TAREFAS DO EXERCÍCIO:
A - Reescreva o trecho do texto sobre medos de investimento começando em "O problema é" e seguindo até "vida financeira pobre.", trocando "poupança" por "conta corrente".
B - Segundo o texto sobre medos de investimento, em qual episódio do programa Linhas Cruzadas o filósofo Pondé apresenta uma definição de paranoia?

TEXTO EXTRAÍDO:
Eu tenho muitos medos como investidora.
Eu tenho medo do Brasil “dar errado” e o dólar disparar, prejudicando meus investimentos em reais. Eu tenho medo do governo dar um calote no Tesouro Direto. Eu tenho medo de uma crise bancária generalizada que estoure os limites do FGC. Eu tenho medo de que o S&P esteja no meio de uma bolha e que em breve vai ter uma correção de 50%, como em 2008.
E tenho medos conflitantes com os medos acima. Eu tenho medo do Brasil “dar certo” e o dólar voltar para 3, prejudicando meus investimentos em dólar. Eu tenho medo de não aproveitar as taxas excelentes que o Tesouro Direto está oferecendo para prazos bem longos. Eu tenho medo de não investir além dos limites do FGC e aproveitar as taxas ainda melhores dos CDBs. E tenho medo de vender meus investimentos no S&P e perder o próximo rally.
A sensação é bem do tipo “se ficar o bicho pega, se correr o bicho come”.
O problema é que eu vejo muitas pessoas que acabam se tornando investidores ruins por medo. Em alguns casos, o medo pode ser tão limitante que a pessoa prefere manter seu dinheiro na poupança, mesmo sabendo que isso pode significar uma vida financeira pobre.
A diferença entre medo e paranoia
Sentir medo faz parte da natureza animal. Mas o medo toma uma dimensão diferente em nós seres humanos. A gente não tem medo apenas do meio ambiente externo. O nosso ambiente interno, composto por nossas ideias, imaginações e memórias, também se torna uma fonte de medo.
Por exemplo, nós brasileiros morremos de medo do país virar uma Argentina. O nosso ambiente externo, o país, ainda está bem distante disso. Mas nosso ambiente interno permite que a gente realmente idealize uma situação parecida com a dos argentinos.
Quem nunca ficou olhando perplexo para o gráfico da cotação dólar vs peso argentino? Eu já passei horas vendo como o peso perdeu valor em poucos anos. E fico imaginando a alegria do argentino que percebeu que o melhor a fazer era comprar dólar a 5, e o desespero do argentino que deixou para comprar dólar a 200. Em meio a minha imaginação de viver uma situação parecida, a vontade é de dolarizar todo meu patrimônio.
Mas eu estaria agindo por medo ou por paranoia?
Recentemente descobri o programa Linhas Cruzadas, com o filósofo Pondé. Pesquisando sobre filósofos franceses para entender melhor o ambiente que estou vivendo, me deparei com um filósofo brasileiro admirável. E ele traz uma definição de paranoia interessante no episódio A era do medo.

DADOS ARMAZENADOS:
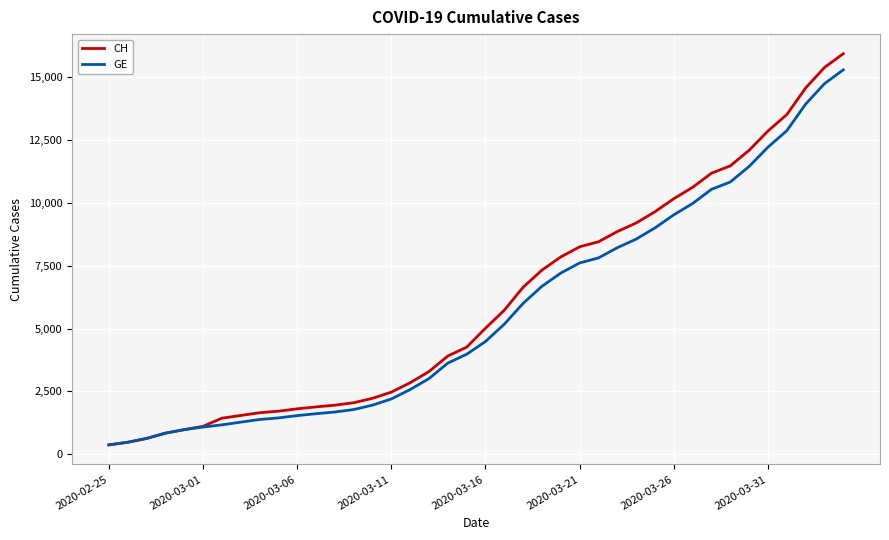

Does the chart have visible grid lines?

Yes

RESULTADOS ESPERADOS:
A -
O problema é que eu vejo muitas pessoas que acabam se tornando investidores ruins por medo. Em alguns casos, o medo pode ser tão limitante que a pessoa prefere manter seu dinheiro na conta corrente, mesmo sabendo que isso pode significar uma vida financeira pobre.

B - No episódio A era do medo.